Referencing – new guide and software options
26 Feb 2103 – latest version on Referencing – new citation guide
The guide provides a brief introduction to referencing: both citing references to others’ work within the text of your assignment/thesis/paper, and compiling an accurate list of references.
The Harvard system (Harvard style) is based on Author – Date information in the text with a list of references at the end in alphabetical order. However, it does allow for some variation in the detailed formatting. For example:
A) Pears, R. and Shields, G. (2010) Cite them right: the essential referencing guide. 8th edn. Basingstoke: Palgrave Macmillan.
B) FISHER, D., and HANSTOCK, T., 1998. Citing references: a guide for students. Blackwell.
The guide chooses A because all Manchester Business School course handbooks use uppercase and lowercase for authors’ names, rather than all uppercase (and an unscientific survey of descriptions of Harvard referencing had most with the publication year in brackets).
It is much, much easier to do the references in any assignment/paper/thesis if you keep a record of your related reading as you go along.
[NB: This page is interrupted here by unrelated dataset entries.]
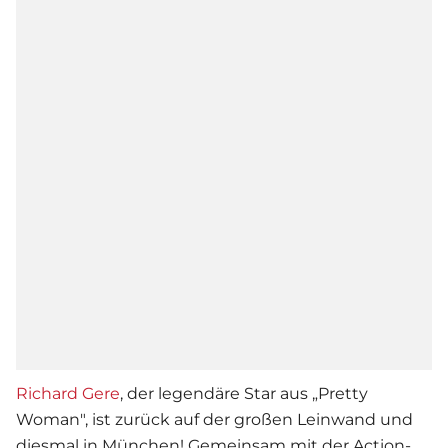
Richard Gere
, der legendäre Star aus „Pretty
Woman", ist zurück auf der großen Leinwand und
diesmal in München! Gemeinsam mit der Action-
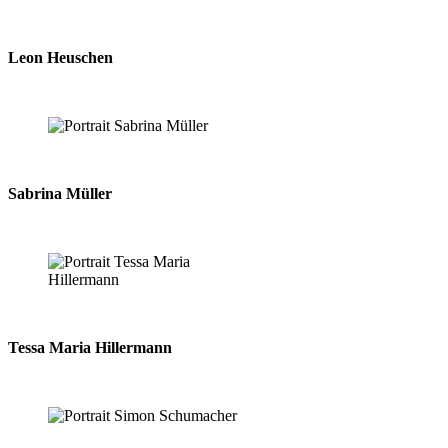
Leon Heuschen
Sabrina Müller
Tessa Maria Hillermann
There are a number of options for reference management:
- Manual (e.g. Word) - Simply create yourself a “my references” document, and as you read a paper/book/… add all the necessary reference information. When writing do your referencing by hand: cutting and pasteing from your references document as appropriate.
- EndNote – A sophisticated reference management system, available on all University of Manchester cluster PCs and supported by Library training sessions. ( JRUL EndNote Page, Endnote FAQs ) However you have to buy a personal copy to use on your own laptop (academic discount available).
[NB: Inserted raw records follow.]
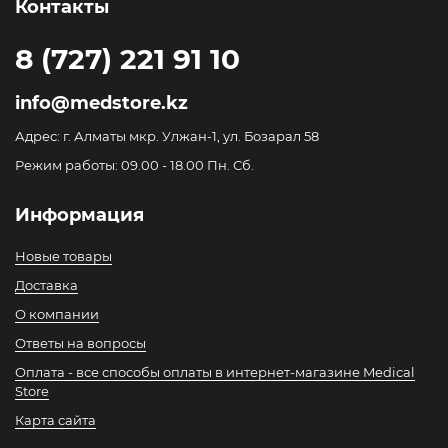
Контакты
8 (727) 221 91 10
info@medstore.kz
Адрес: г. Алматы мкр. Улжан-1, ул. Бозарал 58
Режим работы: 09.00 - 18.00 Пн. Сб.
Информация
Новые товары
Доставка
О компании
Ответы на вопросы
Оплата - все способы оплаты в интернет-магазине Medical
Store
Карта сайта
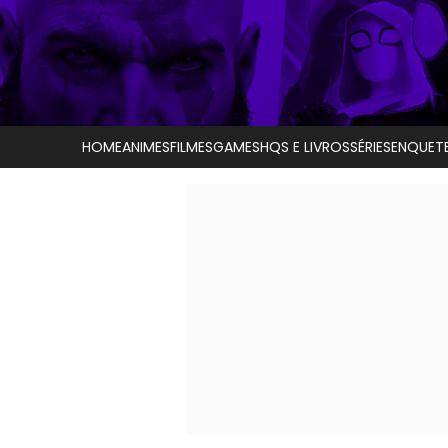
HOME
ANIMES
FILMES
GAMES
HQS E LIVROS
SÉRIES
ENQUET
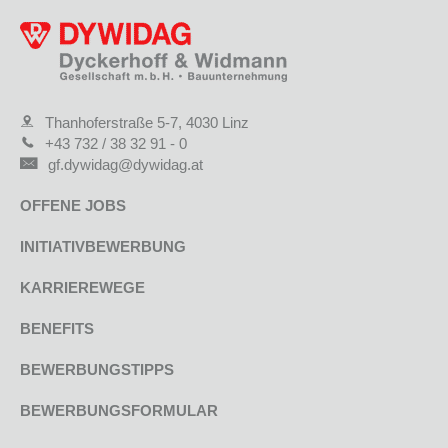
Thanhoferstraße 5-7, 4030 Linz
+43 732 / 38 32 91 - 0
gf.dywidag@dywidag.at
OFFENE JOBS
INITIATIVBEWERBUNG
KARRIEREWEGE
BENEFITS
BEWERBUNGSTIPPS
BEWERBUNGSFORMULAR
- EndNote Web – Free to University of Manchester staff and students with our site licence for EndNote. (JRUL EndNote Web Page, EndNote Web FAQs) Well worth a try before buying your own personal copy of EndNote.
- Zotero – Free reference management software: originally a Mozilla Firefox browser plugin but now also available in a stand-alone version. Well regarded – for example Cambridge Business School library’s recent post Zotero: a new dawn for referencing
- Mendeley – Free reference management software like Zotero – adopts support for collaboration as its unique selling point.
If you have a small number of references it is relatively easy to do your referencing manually. However using reference management software can be a big help in getting your references organised and making it easy to produce a consistent professional set of references like you see in academic texts and journal articles.